I banchi come spazio intimo luogo di sé assieme a tutti i compagni.

“[…] Il capo degli uomini armati, un tipo con sopracciglia nere e una barba perfettamente curata che iniziava a ingrigirsi, era Wohid Khan, il capo della Border Security Force (BSF) del Badakshan, ovvero colui che ci aveva dato ospitalità in casa sua e ci aveva offerto la cena durante la notte dei disordini di Baharak nell’autunno del 2005, quando incontrai per la prima volta Abdul Rashid Khan e firmai il contratto per la scuola dei chirghisi a Bozai Gumbaz. Ormai quarantaduenne, Wohid Khan aveva iniziato a combattere i sovietici alla giovane età di 13 anni, e, come molti altri ex mujaheddin la cui educazione era stata interrotta dalla guerra, teneva in gran conto l’istruzione e la vedeva come la chiave per riparare ai danni di circa tre decenni di combattimenti. Era appassionato di letteratura femminile e della costruzione di scuole per ragazze, e insieme al suo amico mujaheddin commandhan Sadhar Khan, era diventato uno dei nostri alleati più importanti nel Wakhan. […”.

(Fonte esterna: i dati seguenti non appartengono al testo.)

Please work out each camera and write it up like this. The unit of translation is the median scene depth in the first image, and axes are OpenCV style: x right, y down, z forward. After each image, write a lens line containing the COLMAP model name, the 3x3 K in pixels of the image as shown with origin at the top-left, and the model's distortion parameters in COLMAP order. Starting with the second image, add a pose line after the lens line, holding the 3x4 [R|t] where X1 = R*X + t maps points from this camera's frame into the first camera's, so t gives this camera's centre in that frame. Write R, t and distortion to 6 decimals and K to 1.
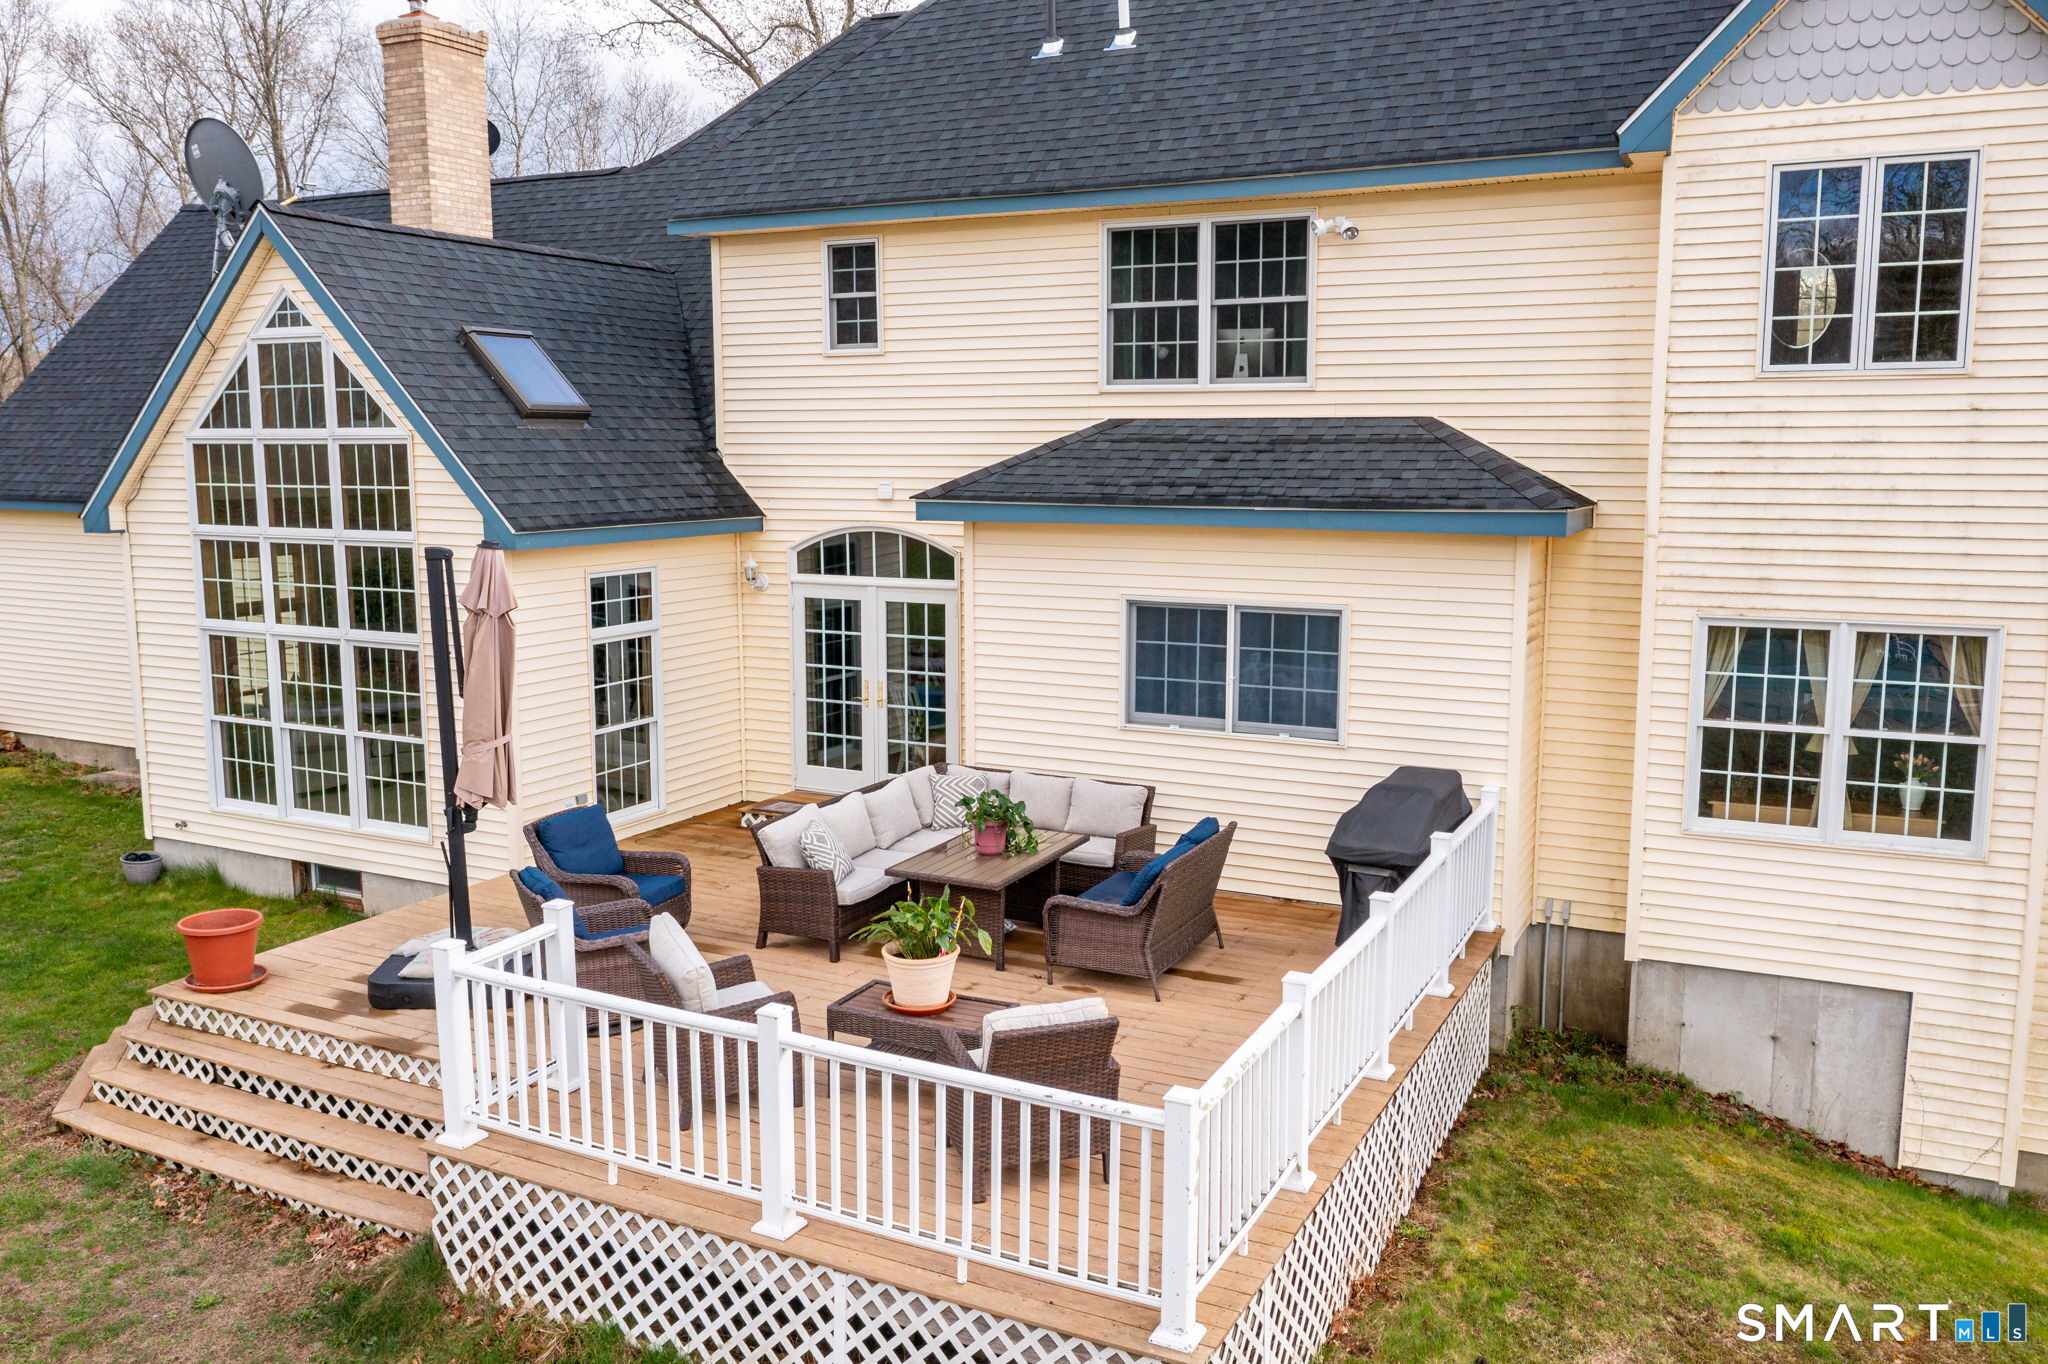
lens RADIAL K [[1598.5, 0, 1039.7], [0, 1598.5, 652.3], [0, 0, 1]] dist [-0.006217, 0.012284]
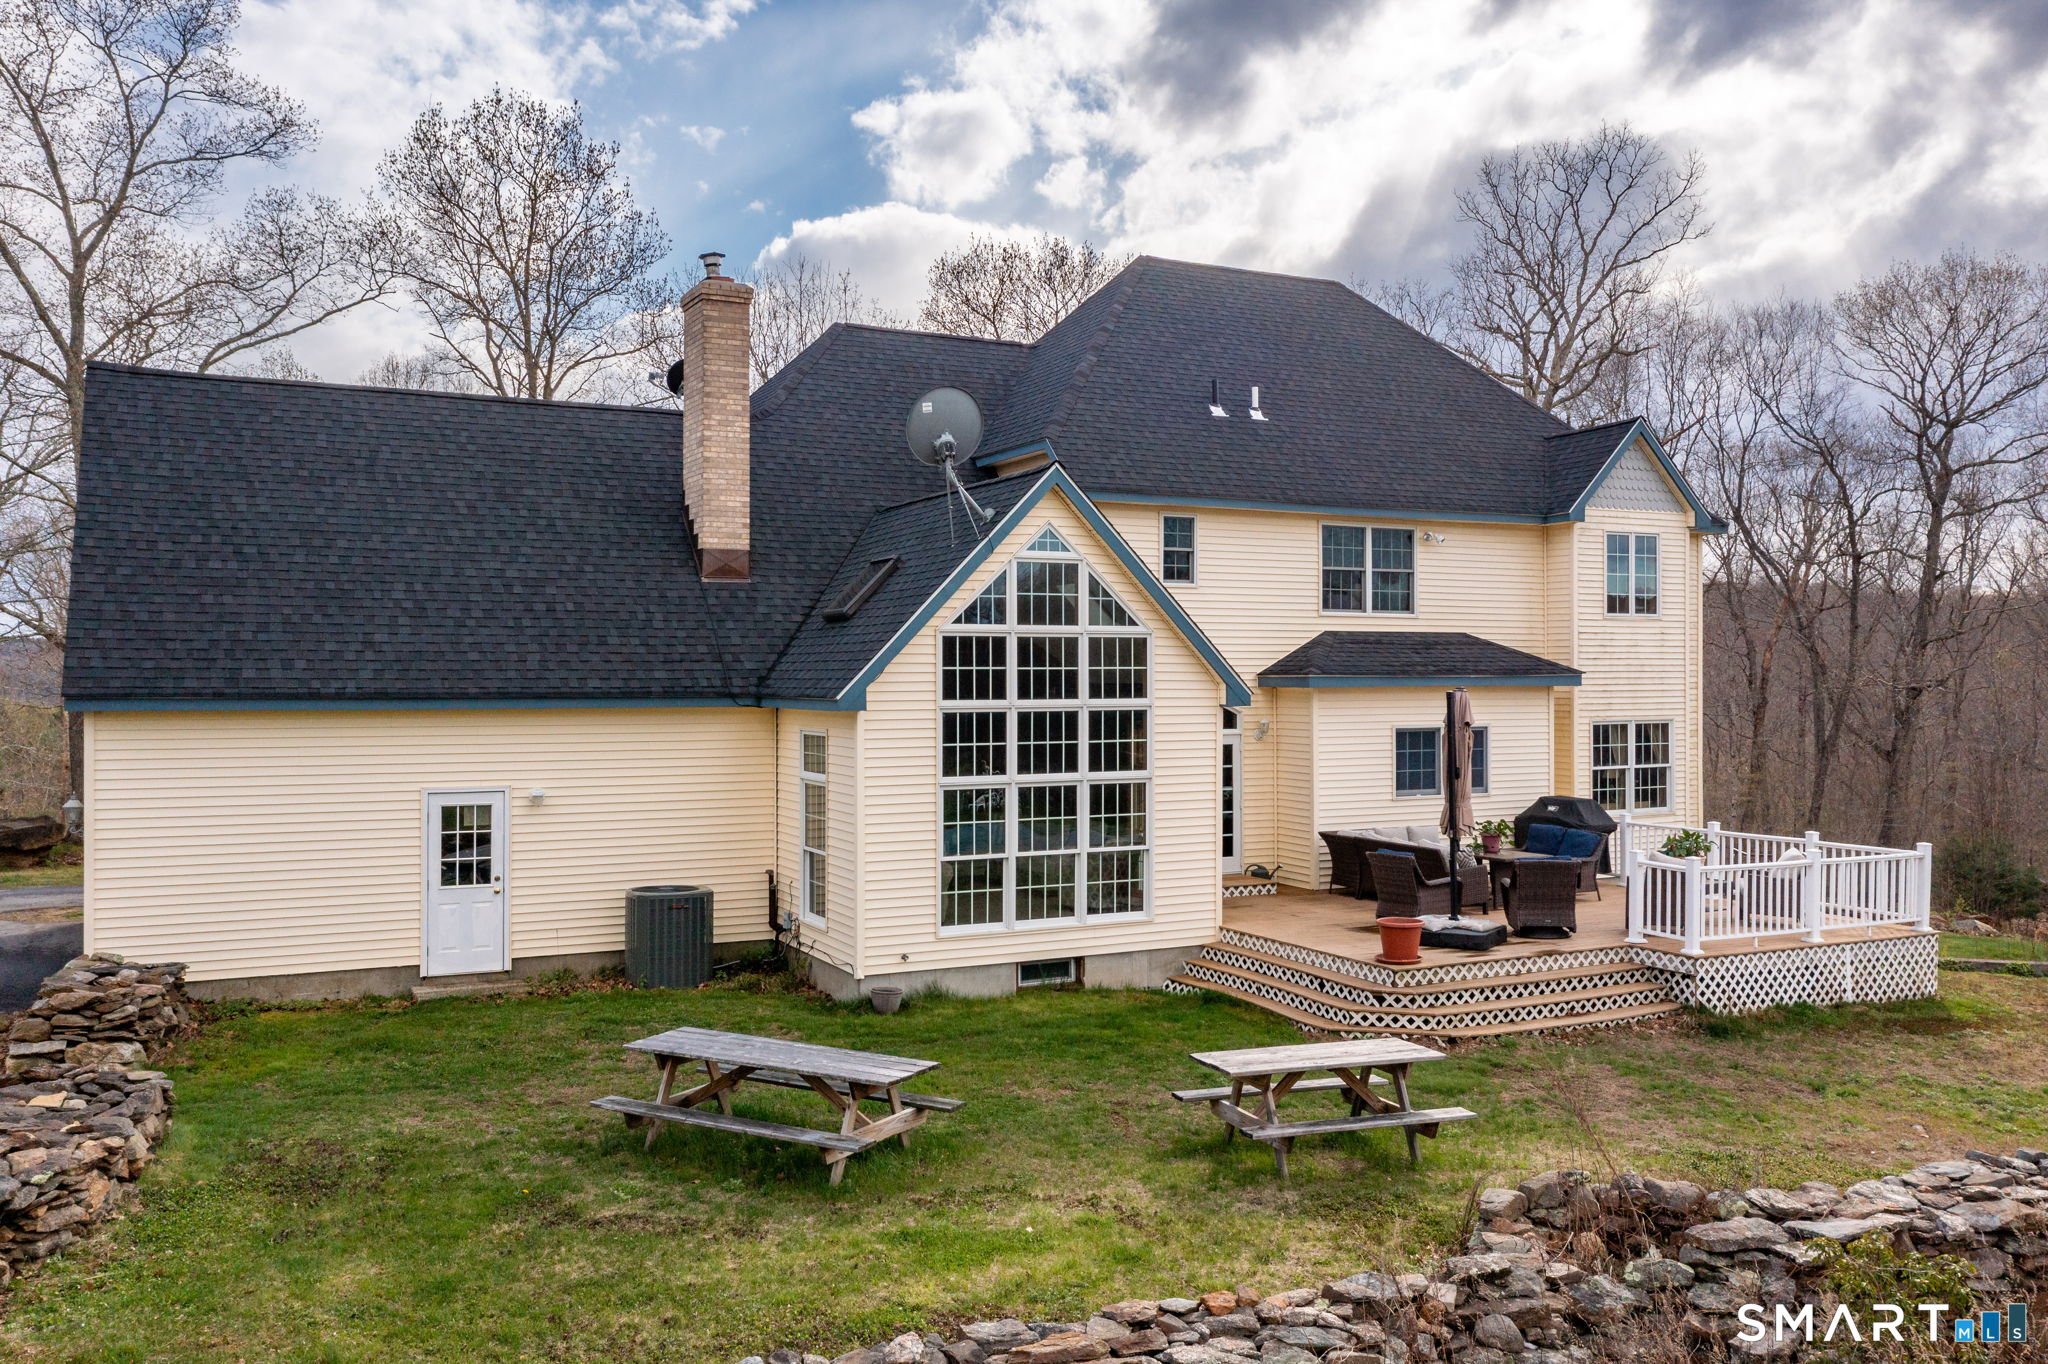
lens RADIAL K [[1598.5, 0, 981.5], [0, 1598.5, 679.1], [0, 0, 1]] dist [-0.006217, 0.012284]
pose [[0.613294, -0.002451, 0.789851, -1.604609], [0.105175, 0.991344, -0.078588, 0.004615], [-0.782821, 0.131270, 0.608243, 0.238226]]
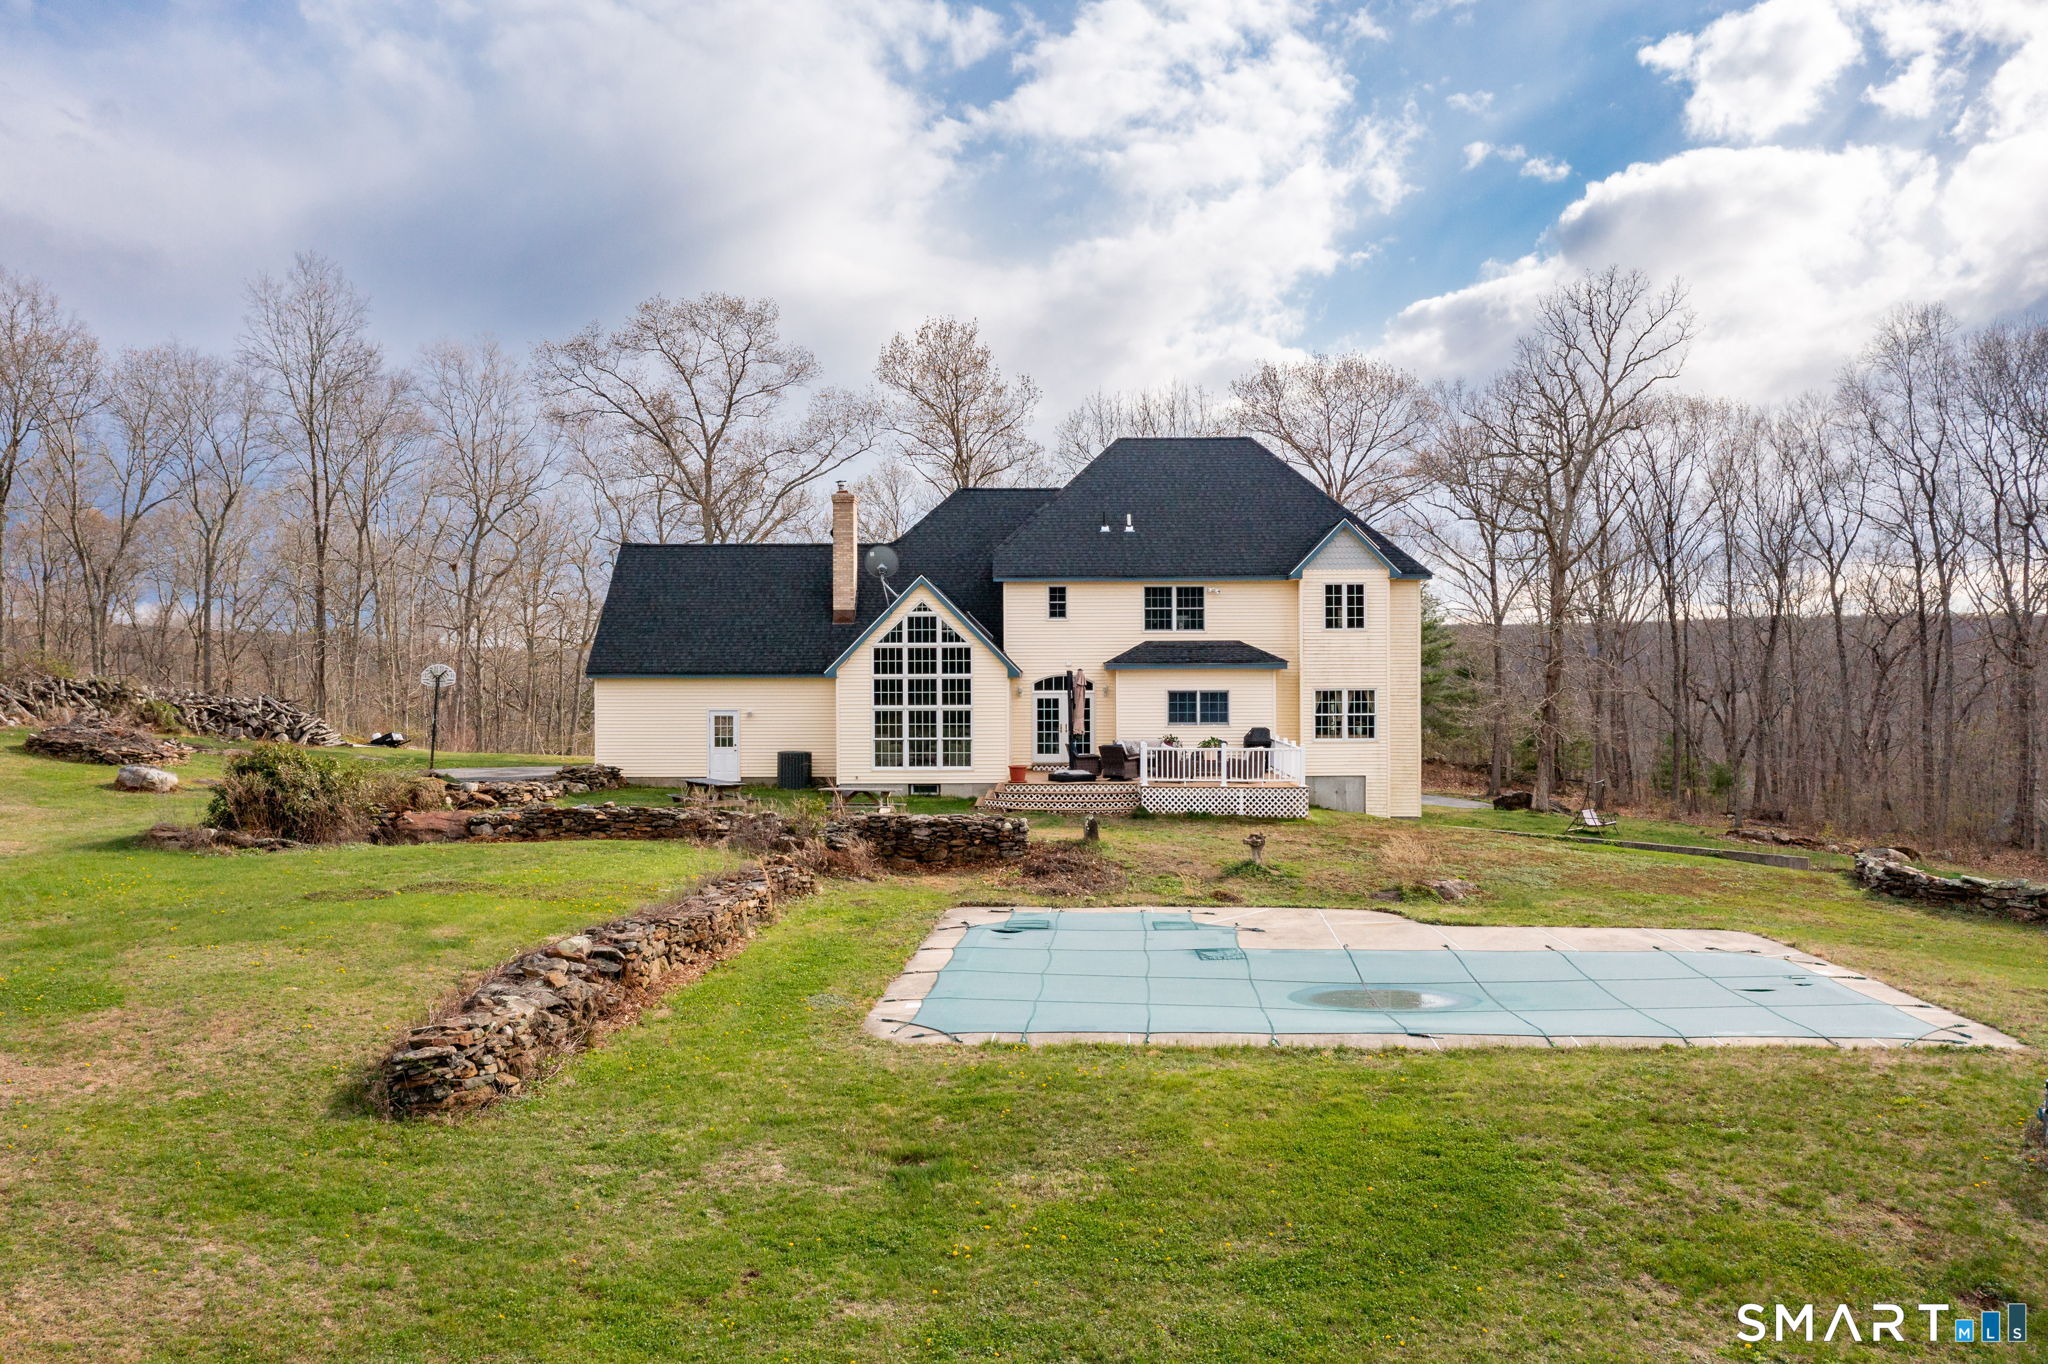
lens RADIAL K [[1598.5, 0, 1004.5], [0, 1598.5, 652.2], [0, 0, 1]] dist [-0.006217, 0.012284]
pose [[0.905641, 0.001023, 0.424043, -1.717133], [0.058978, 0.989974, -0.128348, 0.306086], [-0.419923, 0.141246, 0.896501, -1.982146]]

E anche loro come i soldati americani che combatterono in Afghanistan e in Iraq aiutarono Greg  per la costruzione delle scuole, per dare loro le licenze, chiarire chi fossero le varie etnie nei luoghi più disparati e a quali anziani rivolgersi per intavolare le riunioni (le Jirga bevendo le tazze di tè per convincerli a costruire le scuole e principalmente le scuole per le ragazze e le bambine). È impressionante rilevare nel libro come gli uomini più duri, i combattenti che hanno visto i morti, subire le bombe, versare sangue per anni e decenni, e a loro volta feriti, e che impararono a combattere con qualsiasi arma, alla fine la loro aspirazione e richiesta più PROFONDA FU QUELLA DI COSTRUIRE LE SCUOLE, IN PRIMO LUOGO PER LE BAMBINE). Al culmine della guerra, e delle atrocità che vissero sia i soldati americani, sia i Mujaheddin, sia i talebani che fuggirono dal Mullah Omar, sia i famigerati e temibili combattenti Kirghisi, tutti volevano la stessa cosa: Le scuole.